Most of all, I wanted to say what I said to Archbishop Tutu when we started the film. When we talked about it, I told him he wasn’t the hero. And Desmond Tutu is a remarkable man, a wonderful sense of humor and engaging sense of humanity. He looked at me with a twinkle in his eye and said “Not the hero, why?” I said “Because what you and President Mandela did was remarkable political and social act, and will be seen as a great moment in human history, I think…this would never have worked would it if ordinary South Africans hadn’t supported the idea. I would want the movie to be about that, about ordinary people. Then he looked at me with a little smile and said “Go and make the movie.”
AMFM: What are the differences between the original play and the writing for the film? How much did you contribute beyond it?
Roland Joffé: A lot because the original was more about the black gangs in the prison and how they operate, how Mrs. Marobi’s character in the film developed. We gave it a real context outside the prison. We gave the prison a context, that the gang violence inside the prison is extremely important, you also begin to see the sense of unity there is.
The wanting to belong to a gang, suddenly you realize, “My God, some sort of racist fascist behavior starts when – you belong to something.
At that point in the movie, when things start connecting up, Blomfeld is beginning to be free, as far as he ever can be, because he sees something in someone else that is in him…a fundamental part of being a human being…and connects. The whole movie is about compassion and connection vs. hatred and separation.
I think it’s incredibly relevant to this magnificent country today, where I think political partisanship is in terrible danger of falling into an addiction of demonizing others…and that’s not good, and it’s not good for America’s future. Just as forgiveness was discussed in South Africa, it has to be discussed at all levels openly and freely, and with passion and concern and love in terms of the history of racism in America. It is prime for this to happen. I believe the African-American Community is a great beacon of hope in the struggle for civil liberties, both in religious and political terms, and provided great hope. It’s something that needs to be acknowledged, celebrated, and delighted in. It’s a great gift, and I hope the movie begins to promote that kind of discussion.

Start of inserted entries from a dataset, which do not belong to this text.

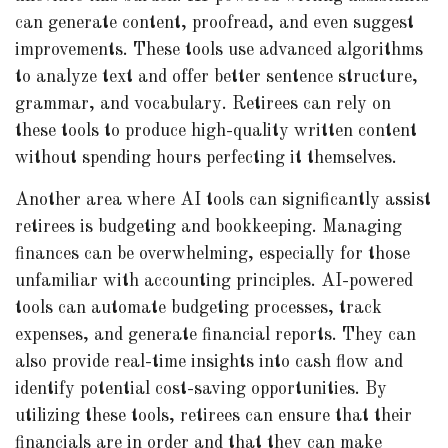
can generate content, proofread, and even suggest
improvements. These tools use advanced algorithms
to analyze text and offer better sentence structure,
grammar, and vocabulary. Retirees can rely on
these tools to produce high-quality written content
without spending hours perfecting it themselves.
Another area where AI tools can significantly assist
retirees is budgeting and bookkeeping. Managing
finances can be overwhelming, especially for those
unfamiliar with accounting principles. AI-powered
tools can automate budgeting processes, track
expenses, and generate financial reports. They can
also provide real-time insights into cash flow and
identify potential cost-saving opportunities. By
utilizing these tools, retirees can ensure that their
financials are in order and that they can make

There are great acts of forgiveness to be done in America, to free Americans from the dead weight of unacknowledged history.
AMFM: Some of the scenes were so emotional and directly impacted me…what do you ultimately want people to take away from the movie?

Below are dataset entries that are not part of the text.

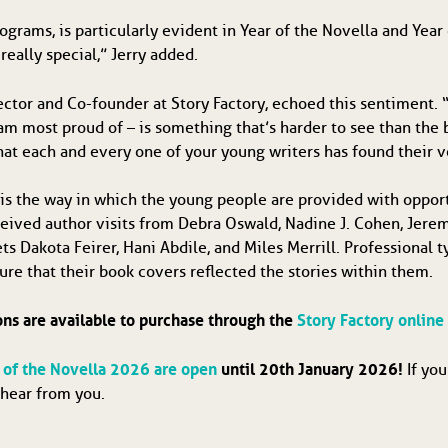
ograms, is particularly evident in Year of the Novella and Year 
 really special,” Jerry added.
tor and Co-founder at Story Factory, echoed this sentiment. “
t I am most proud of – is something that’s harder to see than th
hat each and every one of your young writers has found their v
is the way in which the young people are provided with opport
eceived author visits from Debra Oswald, Nadine J. Cohen, Jere
s Dakota Feirer, Hani Abdile, and Miles Merrill. Professional t
ure that their book covers reflected the stories within them.
ons are available to purchase through the
Story Factory online
r of the Novella 2026 are open
until 20th January 2026!
If yo
 hear from you.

Roland Joffé: I’d like them to take away the fact that all human beings are capable of change, even ones we dismiss as demons, and that at this time in America there are racial issues that need to be honestly addressed, honestly admitted, honestly regretted and then honestly forgiven. Those hard discussions, including recompense, are the only way to wriggle free of the often unacknowledged but institutionalised racial inequalities that blight the life of so many American’s. I’d like them to embrace the fact that America owes a debt to Black America that has struggled for civil liberties, in the main, with unimpeachable love and compassion. A fact that runs like a thread of gold through the fabric of contempoaray American life. I’d like them, like Archbishop Tutu to refuse to accept a way of life that pretends that’s neither desirable nor possible.